Варвара Алексеевна смотрела на него с доброй, сочувственной улыбкой.
— Как все это непохоже на Кирилла! Вы бы посмотрели на него в семейном кругу, среди друзей, на дружеских попойках с однополчанами…
— А вы бы посмотрели, как он подмахивает смертные приговоры.
— Вы что-то путаете, — сказала она тихо. — Приговоры — дело суда, при чем тут мой покойный муж? А на войне я его видела, была с ним под Плевной. Он подымал роты в атаку и шел первым на турецкий огонь. А ведь он был командующий.
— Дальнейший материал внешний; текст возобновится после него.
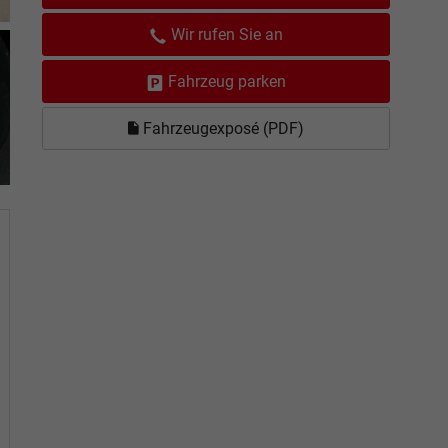
Wir rufen Sie an
Fahrzeug parken
Fahrzeugexposé (PDF)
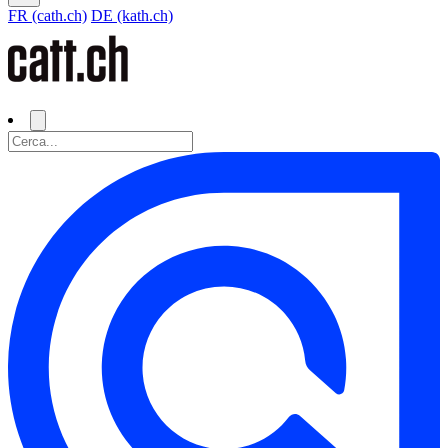
FR (cath.ch)
DE (kath.ch)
Самый бесстрашный человек в армии. Может, он и не берег солдат, как другие, — она улыбнулась, — застенчивые командиры, но и себя не берег. У него было восемь ран на теле, больше, наверное, чем у всех остальных генералов его ранга, вместе взятых. Я не хочу оправдывать Кирилла, да он в этом и не нуждается. Он все искупил своей смертью. Он был администратор старой школы — прямолинейный, жесткий, не отступающий от цели, от того, что считал правильным. Но он был честен и справедлив. Он ничего не выгадывал для себя: ни славы, ни почестей, ни богатства, ему все было дано от рождения. Он служил России… так, как понимал.
— Плохо понимал! — крикнул Корягин. — Такие, как он, замордовали страну, превратили в рабов прекрасный, умный, талантливый народ. Всех надо истребить, до одного!..
— Ну, ну! — сказала Варвара Алексеевна таким тоном, будто призвала к порядку расшалившегося мальчугана. — Успокойтесь. Возможно, я чего-то не понимаю, не знаю. Я же не политик, не государственный деятель и, к сожалению, не народ. Мне нельзя об этом судить. Но я женщина, мать, жена… была, любила отца моих детей. Он был такой добрый и терпеливый со мной. Я не хватаю звезд с небес, часто говорю глупости, он никогда не сердился, ни разу не повысил голос, не позволил нетерпеливого жеста…
— Был виноват перед вами, вот и не рыпался.
Корягин тут же пожалел о своих словах. Он не понимал, как это вырвалось. Он ударил наотмашь, в грудь — за что?.. «Плебей, — сказал он себе, — мстительный плебей…» Конечно, она полезла не в свое дело, ему не нужны ни ее заботы, ни заступничество, ни ханжеское нытье. А если начистоту, то это подлость, вельможное хамство — врываться без спроса к смертнику. Она думает, что им позволено лезть с ногами в чужую душу. И небось еще ждет благодарности. Накось, выкуси!